Les deux tourtereaux doivent alors utiliser des trésors d’ingéniosité pour cacher leur amour.
"On s'écrit des messages transmis par des enfants", dit Sami. Comme les liaisons satellitaires et l'internet privé sont bannis, il écrit des messages électroniques dans des cafés internet gérés par l'EI et Rima les lit quand elle peut s'y rendre à son tour.
C'est une version romantique des boîtes aux lettres mortes utilisées durant des années par les espions pour s’échanger des informations ou se fixer des rendez-vous.
- 'Je voulais mourir' -
Parfois, le couple prend le risque d'un rendez-vous sur une place publique pour échanger des regards furtifs.
"Elle me dit par exemple qu'elle quittera son domicile à telle heure. Nous nous donnons rendez-vous dans un magasin", ajoute avec émotion Sami.

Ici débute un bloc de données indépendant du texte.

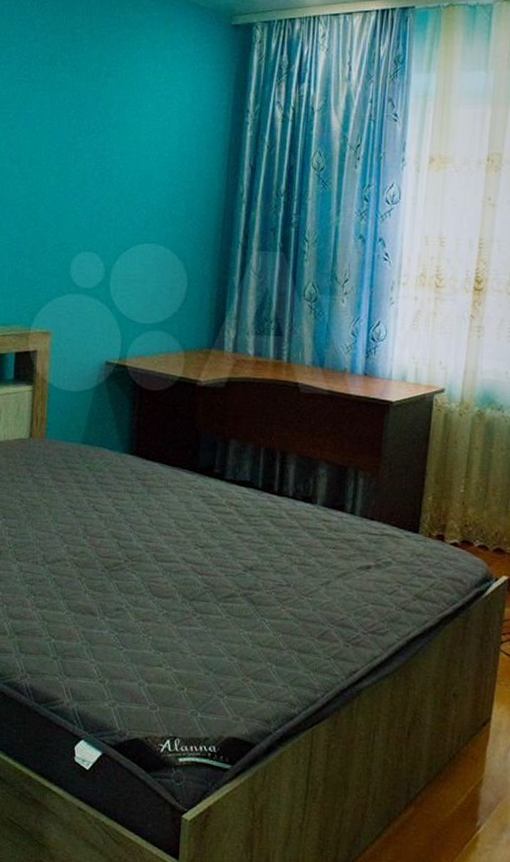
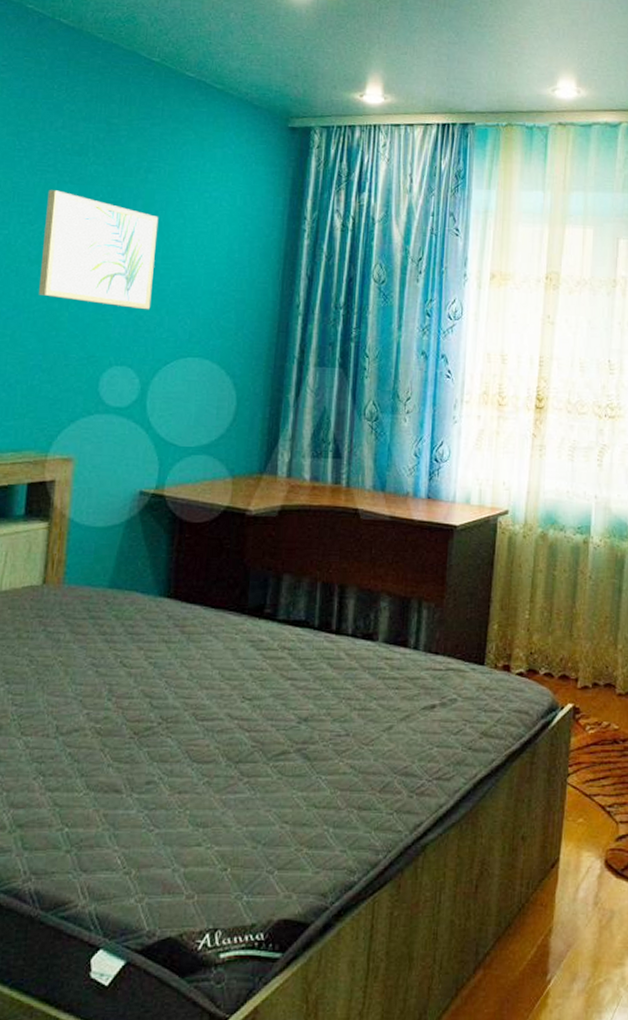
wall art: none [20,97,118,202] -> present [39,190,159,310]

Rima entre dans le magasin, le visage totalement caché par un voile noir, selon les règles édictées par l'EI, mais Sami la reconnaît toujours. "Je rentre et parle avec elle quelques instants avant qu'un gars de Daech (acronyme en arabe de l'EI) n'arrive et ruine tout".

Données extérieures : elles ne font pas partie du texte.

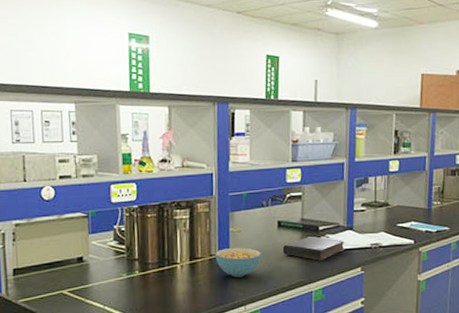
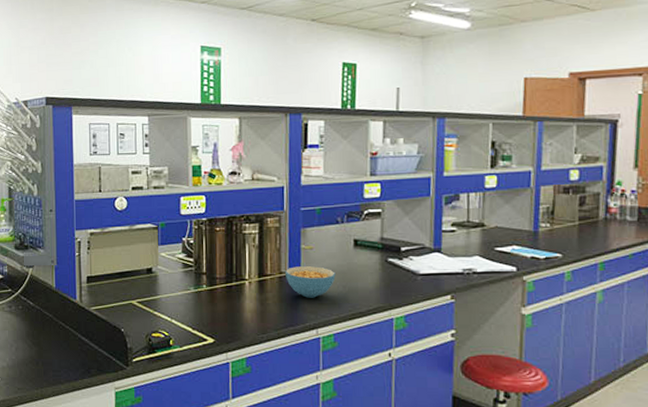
book: present [282,236,346,261] -> none [359,258,433,285]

Un jour, la chance a tourné. Sami a regardé impuissant et de loin des agents de la hisba interpeller Rima pour ses habits "jugés non conformes".

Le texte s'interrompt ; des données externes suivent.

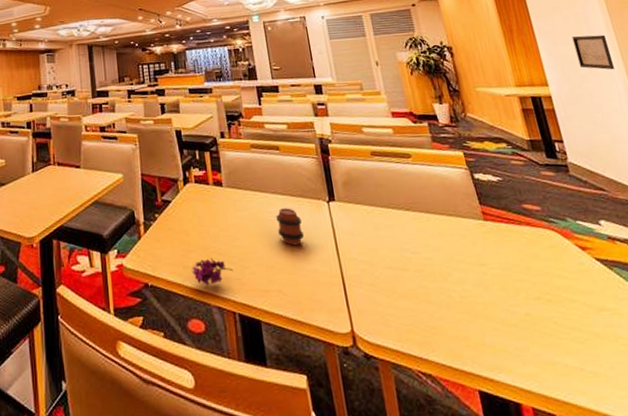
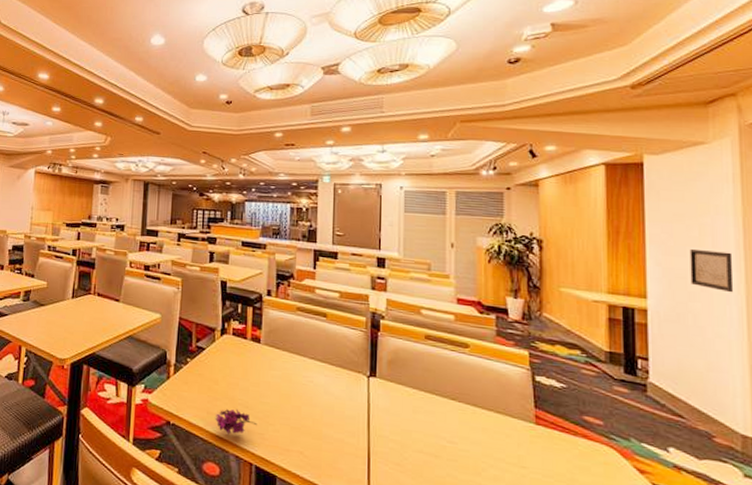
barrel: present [276,208,304,246] -> none [310,375,336,413]

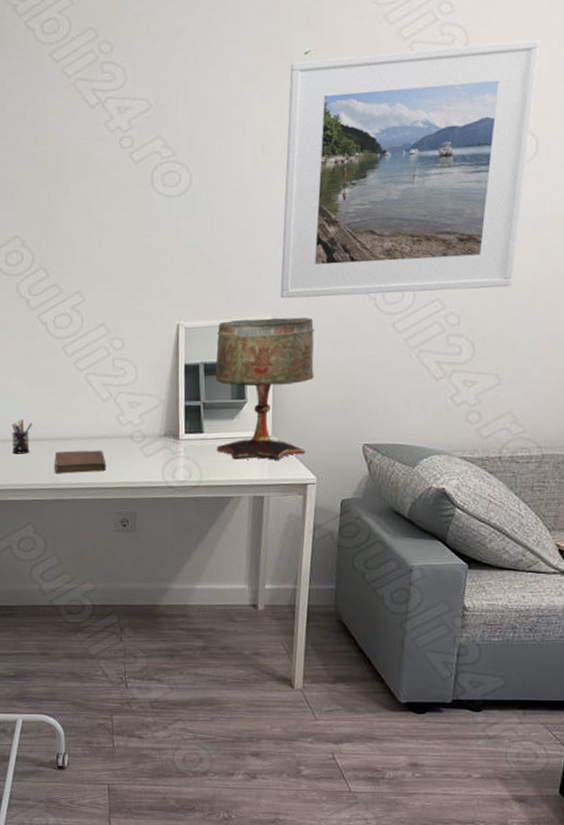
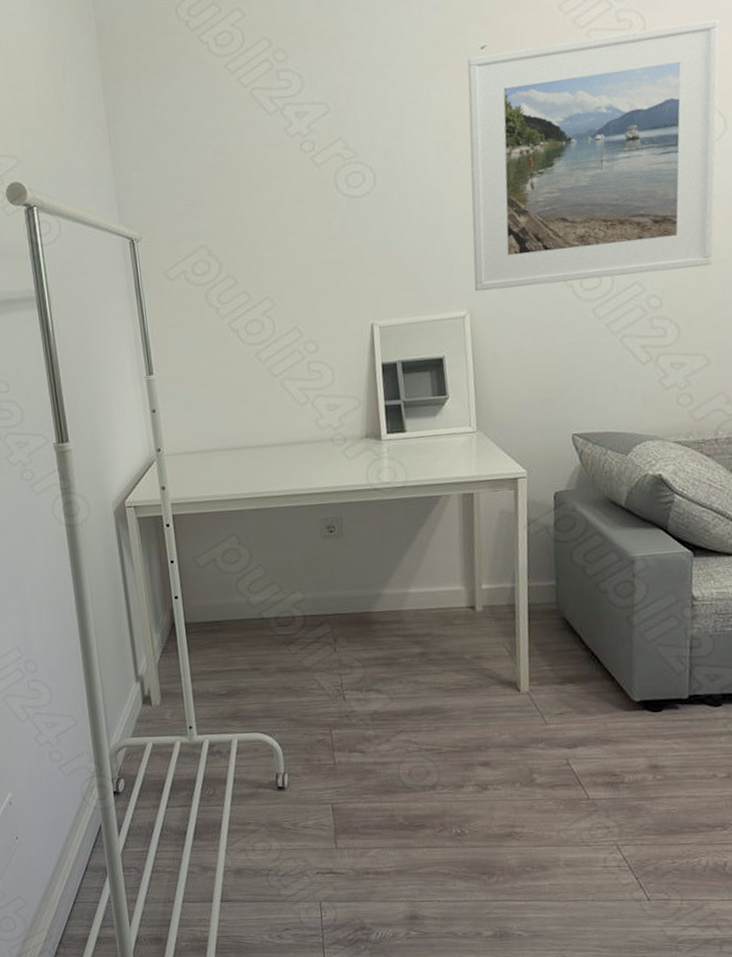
pen holder: present [12,419,32,454] -> none [208,428,230,465]
notebook: present [54,450,107,474] -> none [254,455,309,482]
table lamp: present [215,317,315,460] -> none [413,308,516,458]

"J'étais tellement en colère et j'ai commencé à pleurer mais elle m'a fait signe de ne pas m'approcher. Ce jour-là, j'ai voulu mourir".
Les parents de Rima étaient d'accord pour un mariage à condition que les amoureux quittent Raqa mais les difficultés financières les ont dissuadés de partir. Ils sont toujours ensemble et à Raqa.
Des milliers de personnes ont fui la ville au fur et à mesure que s'approchaient les Forces démocratiques syriennes (FDS), l'alliance arabo-kurde soutenue par les Etats-Unis.
- 'Bombes à retardement' -
Quand l'EI a pris Raqa, il a fait main basse sur l'une des ressources les plus précieuses: les écoles.
Comme ils l'avaient fait dans d'autres villes, les jihadistes ont remplacé le programme traditionnel, dont les cours de physique et chimie, par un enseignement religieux et macabre.
"Les cours de maths consistent à compter le nombre de fusils, de pistolets, d'explosifs, de voitures piégées", assure un ancien enseignant d'une école publique, parlant sous couvert de l'anonymat.
Un des sujets enseignés aux enfants est la manière de mener une attaque suicide et "les vierges" dont seront récompensés, selon l'EI, ceux qui mènent des attaques.
"Ces cours transforment ces enfants en bombe à retardement", note ce professeur qui a refusé d'enseigner sous la botte de l'EI.
Les parents, aussi, ont cessé d'envoyer leurs enfants à l'école, craignant que leur progéniture ne soit victime d'un lavage de cerveau.
Ils préfèrent trouver d'anciens enseignants pour leur demander de dispenser à la maison des cours particuliers de biologie, d'anglais et de maths.
Pour éviter de se faire remarquer, l'enseignant arrive à une heure précise chez l'étudiant pour des cours particuliers ou en petits groupes.
"Ces enseignants vivent dans la peur. Mais nous estimons que nous devons offrir aux enfants une éducation sans violence", assure à l'AFP le même enseignant.
Le père de deux garçons de sept et neuf ans a demandé à son ami, un professeur, de donner des cours particuliers à ses fils. "Cela nous fait peur de penser que nos enfants vont penser comme Daech, en parlant de takfir (apostat), d'esclaves ou de vierges. Cela détruit une génération".